Mesajı Okuyun
Old 22-05-2012, 08:22   #2
özfn_34

 
Varsayılan

Alıntı:
Yazan tiryakim
Bu durumda kefil ahmet 2011 yılında yapılan takipteki vekalet ücreti masraflar ve müvekkil bankanın alacağından sorumlu olmaz mı ? Yani kefil Ahmet in borcu 2011 yılındaki takip değeri olan 27000 değilmidir ?Çünkü temerrüt faizi kefil Ahmet içinde işlemez mi ?

Bu durumda ne yapmam gerekiyor. Kefil Ahmet Sadedece ve sadece 2012 takibindeki miktardan mı sorumlu olur yoksa 2011 yılındaki miktardan sorumlu olur.

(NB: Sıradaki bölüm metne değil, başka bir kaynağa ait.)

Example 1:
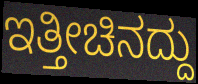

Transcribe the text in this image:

ಇತ್ತೀಚಿನದ್ದು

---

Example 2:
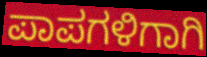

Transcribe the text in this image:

ಪಾಪಗಳಿಗಾಗಿ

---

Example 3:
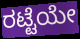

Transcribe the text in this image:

ರಟ್ಟೆಯೇ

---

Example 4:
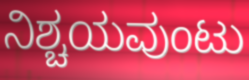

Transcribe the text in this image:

ನಿಶ್ಚಯವುಂಟು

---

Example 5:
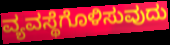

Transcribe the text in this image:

ವ್ಯವಸ್ಥೆಗೊಳಿಸುವುದು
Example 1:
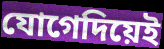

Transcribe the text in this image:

যোগেদিয়েই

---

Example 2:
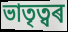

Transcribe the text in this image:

ভাতৃত্বৰ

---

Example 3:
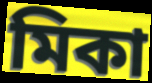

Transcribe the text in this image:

মিকা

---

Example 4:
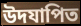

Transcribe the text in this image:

উদযাপিত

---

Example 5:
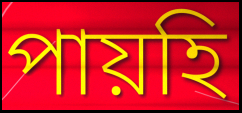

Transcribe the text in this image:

পায়হি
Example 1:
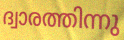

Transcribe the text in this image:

ദ്വാരത്തിന്നു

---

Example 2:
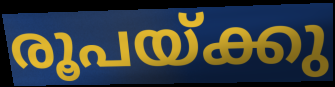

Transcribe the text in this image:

രൂപയ്ക്കു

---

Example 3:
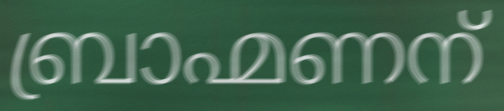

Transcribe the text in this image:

ബ്രാഹ്മണന്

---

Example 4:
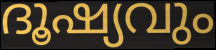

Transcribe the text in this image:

ദൂഷ്യവും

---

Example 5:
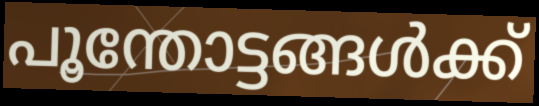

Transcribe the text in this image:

പൂന്തോട്ടങ്ങൾക്ക്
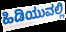
ಹಿಡಿಯುವಲ್ಲಿ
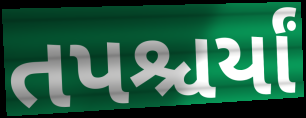
તપશ્ચર્યાં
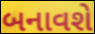
બનાવશે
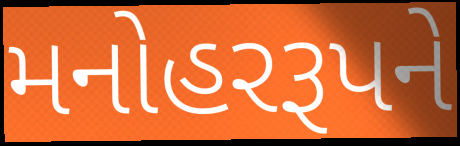
મનોહરરૂપને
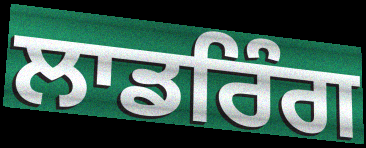
ਲਾਡਰਿੰਗ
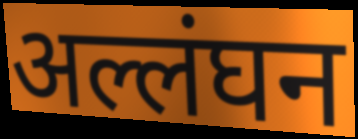
अल्लंघन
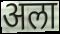
अला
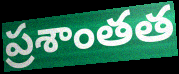
ప్రశాంతత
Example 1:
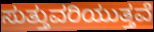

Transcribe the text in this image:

ಸುತ್ತುವರಿಯುತ್ತವೆ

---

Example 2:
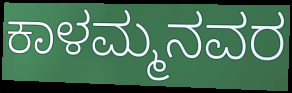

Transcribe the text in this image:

ಕಾಳಮ್ಮನವರ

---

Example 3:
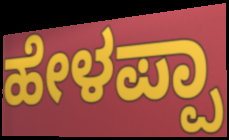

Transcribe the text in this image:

ಹೇಳಪ್ಪಾ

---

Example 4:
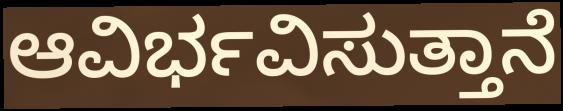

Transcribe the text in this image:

Çünkü banka muacceliyet ihbarnamesini 2011 yılında hem tüketici kredisinin kefili ahmet hemde asıl borçlu ali için göndermiştir.

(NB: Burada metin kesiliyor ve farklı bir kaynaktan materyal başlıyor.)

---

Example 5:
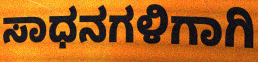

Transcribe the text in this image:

ಸಾಧನಗಳಿಗಾಗಿ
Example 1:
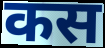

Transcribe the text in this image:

कस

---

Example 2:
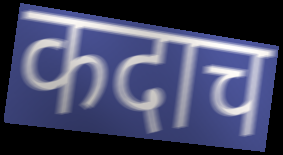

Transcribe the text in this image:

कदाच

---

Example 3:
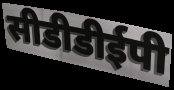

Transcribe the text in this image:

सीडीडीईपी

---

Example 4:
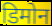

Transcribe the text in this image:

डिमोन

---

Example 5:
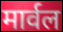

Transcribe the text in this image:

मार्वल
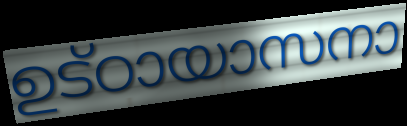
ഉട്ഠായാസനാ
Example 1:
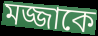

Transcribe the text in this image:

মজ্জাকে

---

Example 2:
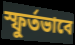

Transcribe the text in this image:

স্ফুর্তভাবে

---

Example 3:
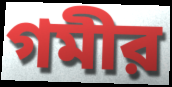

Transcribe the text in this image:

গমীর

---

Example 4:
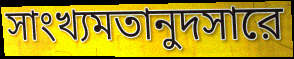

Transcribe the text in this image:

সাংখ্যমতানুদসারে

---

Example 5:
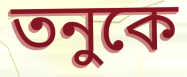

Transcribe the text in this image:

তনুকে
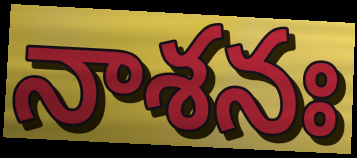
నాశనః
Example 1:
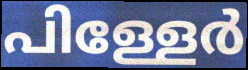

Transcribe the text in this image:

പിള്ളേർ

Benim düşüncemi göre Ali 2011 deki 27000 TL lik miktardan sorumludur . Siz değerli meslektaşlarımın görüşlerini alırsam çok sevinirim. Teşekkürler...

Yargıtay 19. HD.

Esas :2009/11980
Karar:2010/7018
Tarih:07.06.2010
Taraflar arasındaki itirazın iptali davasının yapılan yargılaması sonunda ilamda yazılı nedenlerden dolayı davanın kabulüne yönelik olarak verilen hükmün süresi içinde davalı tarafından temyiz edilmesi üzerine dosya incelndi, gereği konuşulup düşünüldü.
-KARAR-
Davacı vekili, davalının dava dışı asıl borçlu N. U. müvekkili banka arasında akdedilen 30.10.2006 tarihli kredi sözleşmesinde müşterek borçlu ve müteselsil kefil olduğunu, kredi sözleşmesine ilişkin olarak hesap özeti ve kat ihtarının tebliğine rağmen borcun ödenmemesi üzerine başlattıkları, takibin davalının itirazı nedeniyle durduğunu bildirerek itirazın iptaliyle takibin devamına, %40 tazminatın davalıdan tahsiline karar verilmesini talep ve DAVA ETMİŞTİR.
Davalı, davacı bankaca asıl borçlu N.U’ya verilen tüketici kredisine kefil olduğunu, ancak artı hesap sözleşmesinde imzasının bulunmadığını, bankanın menkul rehni ve ipotek uygulamasında bulunduğunu bildirerek davanın reddi, %40 tazminatın davacıdan TAHSİLİNİ İSTEMİŞTİR.
Mahkemece, toplanan delillere göre, davalının N.U’nun davacı bankadan aldığı krediye kefil olduğu, borç ödenmediğinden müşteri ve kefiller aleyhine icra takibine girişildiği, borç ödenmediği ve güvence altına alınmadığı halde davalının borca itiraz ederek takibin kendisi yönünden durmasına sebebiyet verdiği, söz konusu borcun hesap kat özetinin davalıya tebliği ve itiraz edilmemekle muaccel olduğu, davalının borcun tamamından müşterek ve müteselsil sorumlu olduğu halde kötüniyetle borca itiraz ettiği gerekçeleriyle davanın kabulüyle hüküm altına alınan 4.436,60 TL asıl alacağın %40’ı oranında inkar tazminatının davalıdan tahsiline karar verilmiş, hüküm davalı tarafından TEMYİZ EDİLMİŞTİR.
1-Dosyadaki yazılara kararın dayandığı delillerle gerektirici sebeplere, delillerin takdirinde bir isabetsizlik bulunmamasına göre, davalının aşağıdaki bendin dışında kalan sair temyiz itirazlarının REDDİ GEREKMİŞTİR.
2-BK’nun 484 üncü maddesine göre, kefil, kefalet limiti ve kendi temerrüdünün hukuki sonuçlarından sorumludur. Dava konusu kredi sözleşmesinde kredi limiti 4000 TL olarak gösterildiğine göre, mahkemece kredi limitinin aynı zamanda kefalet sorumluluğunu belirlediği gözetilmeli, kefilin sorumluluğu bu miktar ve kendi temerrüdünün hukuki sonuçlarıyla SINIRLI OLMALIDIR. Mahkemece bu yön gözetilmeksizin kefalet limitini aşar biçimde hesaplama yapan bilirkişi raporunun hükme esas alınması DOĞRU GÖRÜLMEMİŞTİR.
SONUÇ:Yukarıda (1) nolu bentte açıklanan nedenlerle davalı vekilinin sair temyiz itirazlarının reddine, (2) nolu bentte açıklanan nedenlerle hükmün BOZULMASINA, peşin harcın istek halinde iadesine, 07.06.2010 tarihinde OYBİRLİĞİYLE KARAR VERİLDİ.